Nearly one in three bipolar patients switched to mania or hypomania on antidepressants
STUDY: Miola A et al, Journal of Affective Disorders 2026;408:121849
STUDY TYPE: Prospective observational cohort study
FUNDING: Aretaeus Foundation of Rome; Bruce J. Anderson Foundation; McLean Private Donors Psychiatric Research Fund
Background
This large prospective trial from Italy clarifies which clinical features predict antidepressant-induced switching in bipolar disorder.
The Study
- 1,629 adults with bipolar disorder (913 type I, 716 type II)
- Followed for an average of five years while treated with antidepressants
- The primary outcome = any new episode of mania or hypomania during antidepressant treatment
Mood switching occurred in 27.6% of patients overall, equal in men and women and slightly more often in bipolar II (31.4%) than bipolar I (24.5%). Most switches (65.5%) were into hypomania rather than full mania.
Five factors independently predicted switching in the multivariate model:
- DMI illness course (depressions that are followed by mania) (odds ratio 9.69)
- Older age (odds ratio 1.04 per year)
- More episodes per year (odds ratio 1.26)
- Family history of psychiatric illness (odds ratio 1.94)

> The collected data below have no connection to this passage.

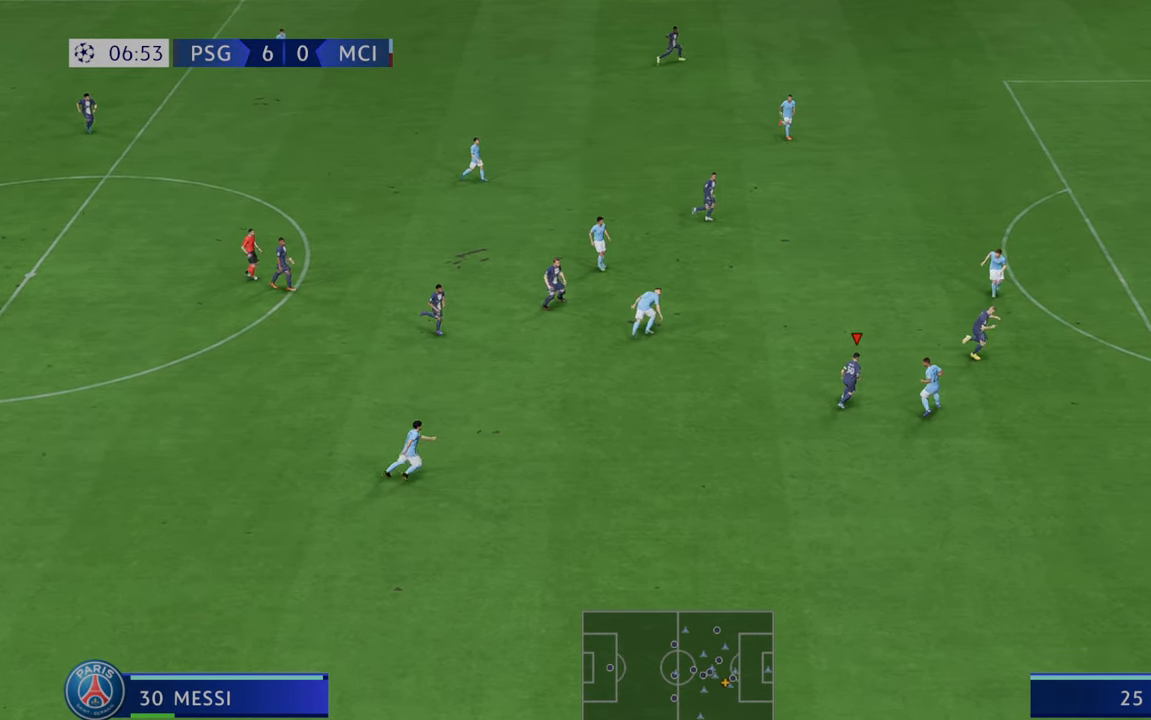
{"dt_ms": 500, "buttons": ["R2"], "left_stick": "up-right", "right_stick": "center", "events": [[17, "left_stick", "up"], [433, "left_stick", "up-right"]]}
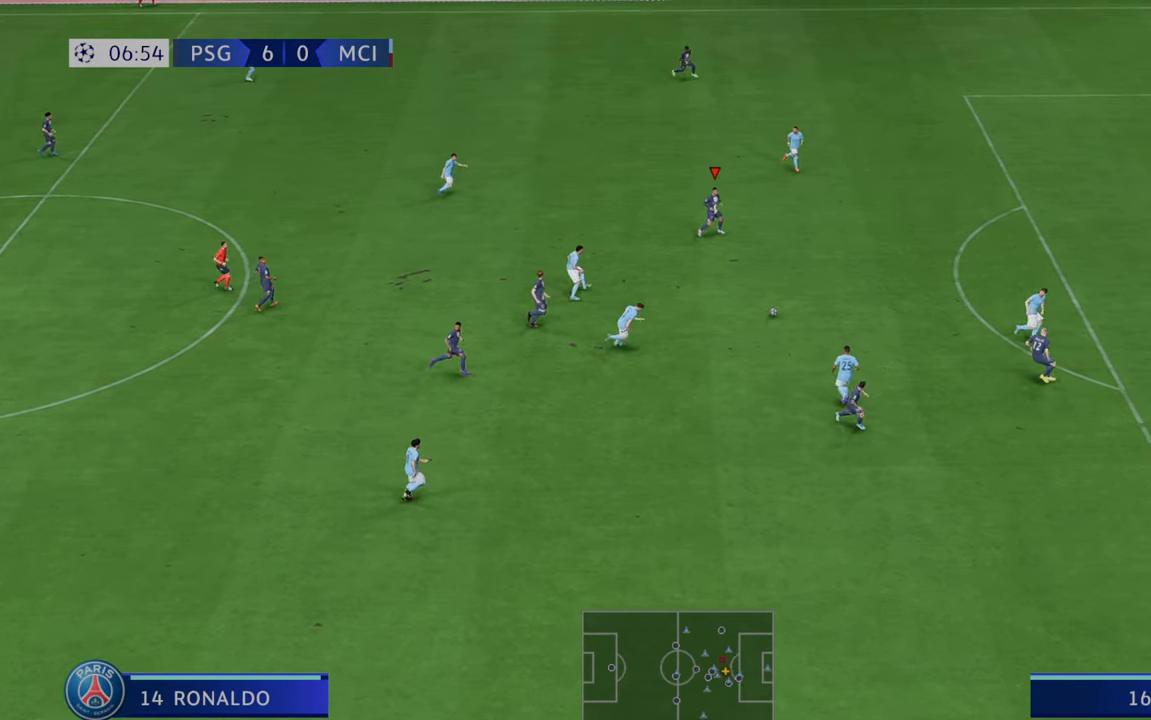
{"dt_ms": 500, "buttons": ["R2"], "left_stick": "right", "right_stick": "center", "events": [[67, "left_stick", "right"]]}
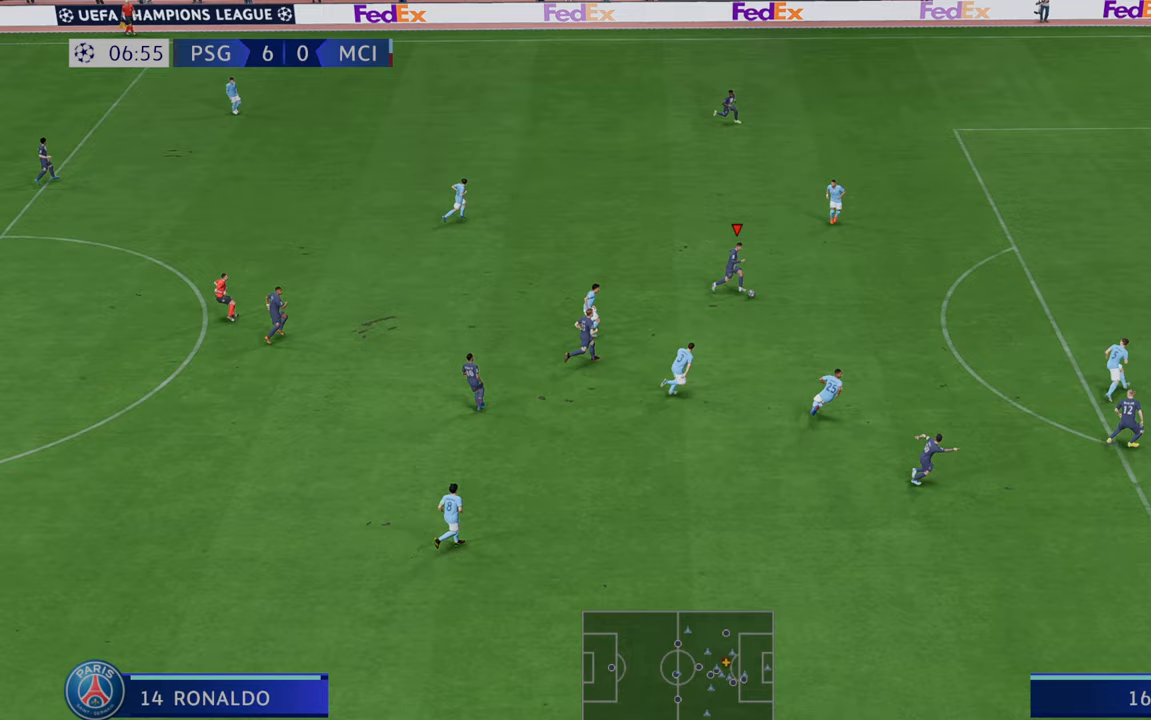
{"dt_ms": 500, "buttons": ["R2"], "left_stick": "right", "right_stick": "center", "events": []}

- History of suicide attempts (odds ratio 1.57)
Antidepressant type (tricyclics versus SSRIs) did not significantly predict switching in this dataset, though the trend pointed to tricyclics, and other studies point that way as well.
Limitation: The study cannot prove causation, as it is difficult to distinguish antidepressant-induced switching from spontaneous mood shifts.
Practice Implications
This adds to the risk factors for antidepressant-induced switching, which also include:
- Recency of manic symptoms (eg, within past 6 months)
- Rapid cycling
- History of past antidepressant-switching
However, earlier studies found younger age was a risk, while this highlights older age. Earlier trials highlighted female gender, while this found no gender difference.